[Page images and extracted text]
========================================

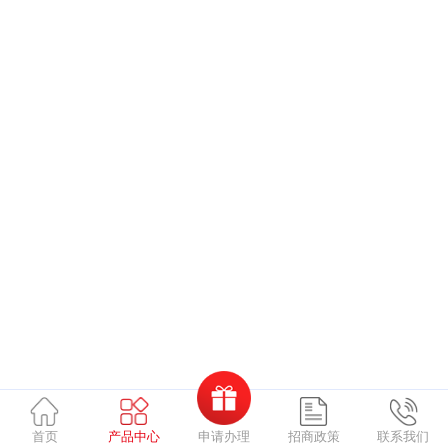
申请办理
首页
产品中心
招商政策
联系我们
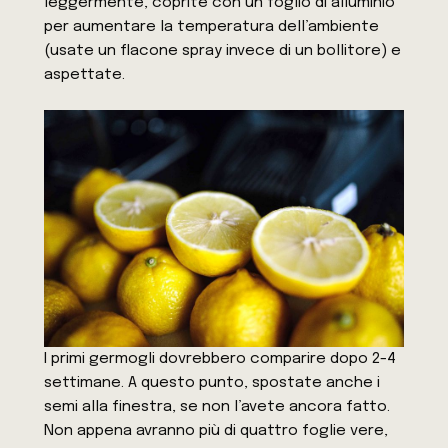
leggermente, coprite con un foglio di alluminio
per aumentare la temperatura dell’ambiente
(usate un flacone spray invece di un bollitore) e
aspettate.
I primi germogli dovrebbero comparire dopo 2-4
settimane. A questo punto, spostate anche i
semi alla finestra, se non l’avete ancora fatto.
Non appena avranno più di quattro foglie vere,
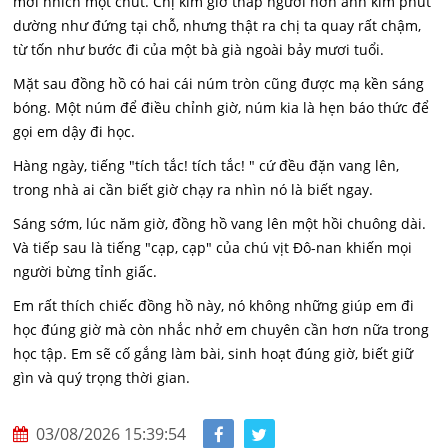
mới nhích một chút. Chị kim giờ thấp người hơn anh kim phút
dường như đứng tại chỗ, nhưng thật ra chị ta quay rất chậm,
từ tốn như bước đi của một bà già ngoài bảy mươi tuổi.
Mặt sau đồng hồ có hai cái núm tròn cũng được mạ kền sáng
bóng. Một núm để điều chỉnh giờ, núm kia là hẹn báo thức để
gọi em dậy đi học.
Hàng ngày, tiếng "tích tắc! tích tắc! " cứ đều đặn vang lên,
trong nhà ai cần biết giờ chạy ra nhìn nó là biết ngay.
Sáng sớm, lúc năm giờ, đồng hồ vang lên một hồi chuông dài.
Và tiếp sau là tiếng "cạp, cạp" của chú vịt Đô-nan khiến mọi
người bừng tỉnh giấc.
Em rất thích chiếc đồng hồ này, nó không những giúp em đi
học đúng giờ mà còn nhắc nhở em chuyên cần hơn nữa trong
học tập. Em sẽ cố gắng làm bài, sinh hoạt đúng giờ, biết giữ
gìn và quý trọng thời gian.
03/08/2026 15:39:54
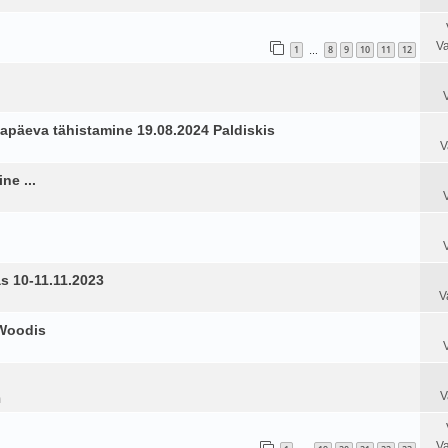
Va
1
8
9
10
11
12
…
päeva tähistamine 19.08.2024 Paldiskis
V
ne ...
s 10-11.11.2023
V
 Woodis
V
m
Va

========================================

= PROBLEM STATEMENT =
From the data above, copy out every line with the string "người" in it.

= RESPONSE =
mới nhích một chút. Chị kim giờ thấp người hơn anh kim phút
người bừng tỉnh giấc.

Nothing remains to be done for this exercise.